- **CONSIGNE**: Relevez dans le texte ci-dessous sur la Pentecôte le nom de chacun des évangélistes représentés sur l'icône.

- **TEXTE À LIRE**:
━━━

Sur l’icône de la Pentecôte, les Apôtres sont assis dans la maison, en demi-cercle (forme qui rappelle les lieux d’enseignements dans l’Antiquité, mais ici la place du Maître, au centre, est représentée vide, car c’est la place du Christ invisiblement présent). De chaque côté, les Douze Apôtres sont assis face à face, en symétrie : en haut, les apôtres Pierre et Paul (Paul était absent historiquement le jour de la Pentecôte, mais l’icône représente moins l’évènement que son sens spirituel : l’Eglise comme Pentecôte perpétuelle) ; puis les quatre évangélistes tenant l’Évangile (Matthieu et Luc à gauche, Jean et Marc à droite de l’image) ; puis les Apôtres Simon, Barthélémy et Philippe (ou Jude) d’un côté et André, Jacques et Thomas de l’autre côté. En bas au centre s’ouvre une cavité noire où une figure apparaît, pouvant varier selon les icônes : soit le prophète Joël, qui prophétisa la descente du Saint Esprit (cf. Joël, 2, 28) ; soit, le plus souvent, un vieillard couronnée, représentant le monde temporel, le « cosmos », tenant dans un linge les 12 rouleaux de l’enseignement des apôtres.
Lecture des Actes des Apôtres (2, 1-11)
Frères, lorsqu’arriva le jour de Pentecôte, les apôtres se trouvaient tous ensemble dans un même lieu. Soudain retentit depuis le ciel un bruit comme celui d’un souffle violent, qui remplit toute la maison où ils étaient assis. Ils virent apparaître une sorte de feu, qui se partageait en langues, pour se poser sur chacun d’eux. Alors ils furent tous remplis de l’Esprit saint et se mirent à parler en d’autres langues, chacun s’exprimant selon le don de l’Esprit. Or il y avait, séjournant à Jérusalem, des Juifs fervents, issus de toutes les nations qui sont sous le ciel. Au bruit qui se produisit, ils se rassemblèrent en foule, et chacun eut la stupéfaction d’entendre les apôtres parler sa propre langue. Déconcertés, émerveillés, ils se disaient tous, les uns aux autres : « Ces hommes qui parlent, ne sont-ils pas tous des Galiléens ? Comment se fait-il que chacun de nous les entende dans sa langue maternelle ? Nous qui sommes Parthes, Mèdes ou Elamites, qui habitons la Mésopotamie, la Judée ou la Cappadoce, le Pont, l’Asie, la Phrygie, la Pamphylie ou l’Egypte, Libyens de Cyrénaïque, Romains résidant ici, Juifs de naissance ou prosélytes, Crétois ou Arabes, tous, nous les entendons en notre propre langue proclamer les merveilles de Dieu ! »

━━━

- **EXTRAITS DE DONNÉES**:
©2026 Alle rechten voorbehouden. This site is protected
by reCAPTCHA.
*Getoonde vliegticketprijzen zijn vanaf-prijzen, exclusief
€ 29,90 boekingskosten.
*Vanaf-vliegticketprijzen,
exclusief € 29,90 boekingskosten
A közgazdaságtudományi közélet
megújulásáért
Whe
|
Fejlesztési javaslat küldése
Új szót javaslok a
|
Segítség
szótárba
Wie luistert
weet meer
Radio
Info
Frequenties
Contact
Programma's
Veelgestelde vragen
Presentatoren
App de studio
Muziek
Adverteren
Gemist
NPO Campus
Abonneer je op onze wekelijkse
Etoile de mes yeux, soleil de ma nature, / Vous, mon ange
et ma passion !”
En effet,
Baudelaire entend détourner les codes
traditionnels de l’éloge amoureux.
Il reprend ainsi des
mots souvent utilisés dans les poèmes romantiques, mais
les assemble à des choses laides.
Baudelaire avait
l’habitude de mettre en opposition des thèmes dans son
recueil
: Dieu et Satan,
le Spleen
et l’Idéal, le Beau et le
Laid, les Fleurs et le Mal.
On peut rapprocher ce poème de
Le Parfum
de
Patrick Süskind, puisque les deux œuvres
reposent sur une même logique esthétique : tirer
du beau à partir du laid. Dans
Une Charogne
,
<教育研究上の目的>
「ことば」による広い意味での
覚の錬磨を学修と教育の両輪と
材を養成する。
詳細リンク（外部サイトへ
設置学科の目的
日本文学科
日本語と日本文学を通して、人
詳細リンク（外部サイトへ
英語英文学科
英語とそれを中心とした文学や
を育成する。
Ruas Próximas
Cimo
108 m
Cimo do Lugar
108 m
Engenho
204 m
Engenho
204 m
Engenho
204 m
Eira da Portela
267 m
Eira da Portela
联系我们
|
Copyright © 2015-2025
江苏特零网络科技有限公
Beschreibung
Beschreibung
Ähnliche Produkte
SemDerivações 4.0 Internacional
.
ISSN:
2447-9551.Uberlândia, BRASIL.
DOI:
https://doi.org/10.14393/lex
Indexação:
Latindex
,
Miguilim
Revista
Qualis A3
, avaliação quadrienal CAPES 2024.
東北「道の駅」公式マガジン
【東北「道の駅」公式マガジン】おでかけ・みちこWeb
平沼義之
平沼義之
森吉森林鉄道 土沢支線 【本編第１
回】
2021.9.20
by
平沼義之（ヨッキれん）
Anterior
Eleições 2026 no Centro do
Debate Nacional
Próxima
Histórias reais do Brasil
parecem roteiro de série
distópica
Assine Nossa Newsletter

━━━

- **RÉPONSE**: Matthieu, Luc, Jean, Marc